A joint study published by BNY Mellon and Cass Consulting at Cass Business School, part of City University London, advocates a framework to help trustees to better navigate the complexities of today’s risk-focused world.
The authors comment that new, more complex, more illiquid asset classes, the incorporation of derivative overlays and new regulations have all combined to produce an exponential increase in the governance burden on trustee boards.
The study, by Cass professor of asset management Andrew Clare and Cass visiting fellow Chris Wagstaff, is entitled
‘Pension scheme governance in a risk-focused world’
. It proposes a transparent framework for a risk-based performance monitoring process. If adopted, such a framework would greatly enhance and strengthen pension scheme governance, according to the study.

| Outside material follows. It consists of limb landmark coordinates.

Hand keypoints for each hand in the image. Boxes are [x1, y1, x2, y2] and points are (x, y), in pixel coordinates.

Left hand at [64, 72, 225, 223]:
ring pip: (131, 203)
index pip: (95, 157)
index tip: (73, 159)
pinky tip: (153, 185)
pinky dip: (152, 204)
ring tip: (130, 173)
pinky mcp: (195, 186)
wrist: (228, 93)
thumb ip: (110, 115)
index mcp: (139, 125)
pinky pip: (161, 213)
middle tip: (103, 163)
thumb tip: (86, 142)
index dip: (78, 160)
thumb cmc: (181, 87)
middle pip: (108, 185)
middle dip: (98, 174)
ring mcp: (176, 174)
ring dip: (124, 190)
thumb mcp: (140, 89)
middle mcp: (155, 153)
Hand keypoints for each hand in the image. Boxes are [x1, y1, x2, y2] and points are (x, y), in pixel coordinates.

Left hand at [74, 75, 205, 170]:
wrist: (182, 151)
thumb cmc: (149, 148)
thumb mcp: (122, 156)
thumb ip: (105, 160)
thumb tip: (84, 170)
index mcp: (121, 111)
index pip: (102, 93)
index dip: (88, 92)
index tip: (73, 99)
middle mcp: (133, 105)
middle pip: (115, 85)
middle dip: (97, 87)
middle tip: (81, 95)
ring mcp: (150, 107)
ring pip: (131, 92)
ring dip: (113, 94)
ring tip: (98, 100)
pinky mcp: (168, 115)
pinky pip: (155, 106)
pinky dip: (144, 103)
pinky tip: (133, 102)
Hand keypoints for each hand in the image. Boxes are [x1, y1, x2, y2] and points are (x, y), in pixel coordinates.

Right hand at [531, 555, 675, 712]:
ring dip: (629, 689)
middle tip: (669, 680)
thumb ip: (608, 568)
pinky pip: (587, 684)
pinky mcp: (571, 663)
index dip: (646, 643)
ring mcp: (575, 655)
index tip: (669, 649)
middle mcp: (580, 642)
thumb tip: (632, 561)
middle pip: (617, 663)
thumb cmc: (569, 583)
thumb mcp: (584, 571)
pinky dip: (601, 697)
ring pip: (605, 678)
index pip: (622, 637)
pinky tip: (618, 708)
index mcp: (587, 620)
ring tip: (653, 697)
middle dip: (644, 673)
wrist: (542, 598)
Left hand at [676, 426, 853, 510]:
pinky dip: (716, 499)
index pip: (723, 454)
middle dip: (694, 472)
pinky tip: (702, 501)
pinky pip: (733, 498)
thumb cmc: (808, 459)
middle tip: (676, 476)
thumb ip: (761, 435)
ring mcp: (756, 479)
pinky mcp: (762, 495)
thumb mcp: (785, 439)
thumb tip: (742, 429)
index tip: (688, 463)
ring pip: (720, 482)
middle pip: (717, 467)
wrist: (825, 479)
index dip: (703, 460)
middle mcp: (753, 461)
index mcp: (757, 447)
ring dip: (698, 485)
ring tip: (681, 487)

Given the now widespread use of derivatives in pension scheme portfolios, the paper also proposes an alternative, more robust governance structure for monitoring derivatives portfolios, focussing on the often overlooked operational risks.
This structure envisages the establishment of a direct relationship between the scheme and the custodian that holds its derivative assets – very much in the spirit of the UK’s 2001 Myners Report recommendations for strengthening governance standards for pension schemes.
The study also examines trustees’ motives for investing in less liquid and often more complex, ‘bond-like’ asset classes and also proposes a valuation approach that could be integrated into the monitoring framework proposed.
The paper also argues that it is possible to improve pension scheme governance by making use of simple checklists that should enable trustees to monitor key investment and operational risks of the scheme.
Finally, in constructing the investment and operational risk checklists, the study identifies the minimum levels of knowledge and understanding that trustees require today to monitor the vast array of scheme risks efficiently. The study proposes that the widespread attainment of this minimum level of knowledge and understanding would greatly improve scheme governance.
“The operational infrastructure which comes with integrating derivatives into an investment portfolio may seem dull, but it is both very necessary and very complex,” said Professor Clare. “In fact, it’s a bit like the plumbing in our homes: nobody notices or cares about their plumbing until a pipe bursts, or their boiler breaks down. The bottom line is that trustees really need to pay more attention to the plumbing supporting their derivative investments.”
Gerald Wellesley, Europe, the Middle East and Africa (EMEA) head of pensions at BNY Mellon, said: “Our pension clients are increasingly challenged when it comes to developing and maintaining high standards of governance given the ongoing switch in focus from asset growth to risk management.
“They need better tools to support their planning around these changes and we are confident that the new framework outlined in this study will help provide schemes with the additional clarity and insight they require.”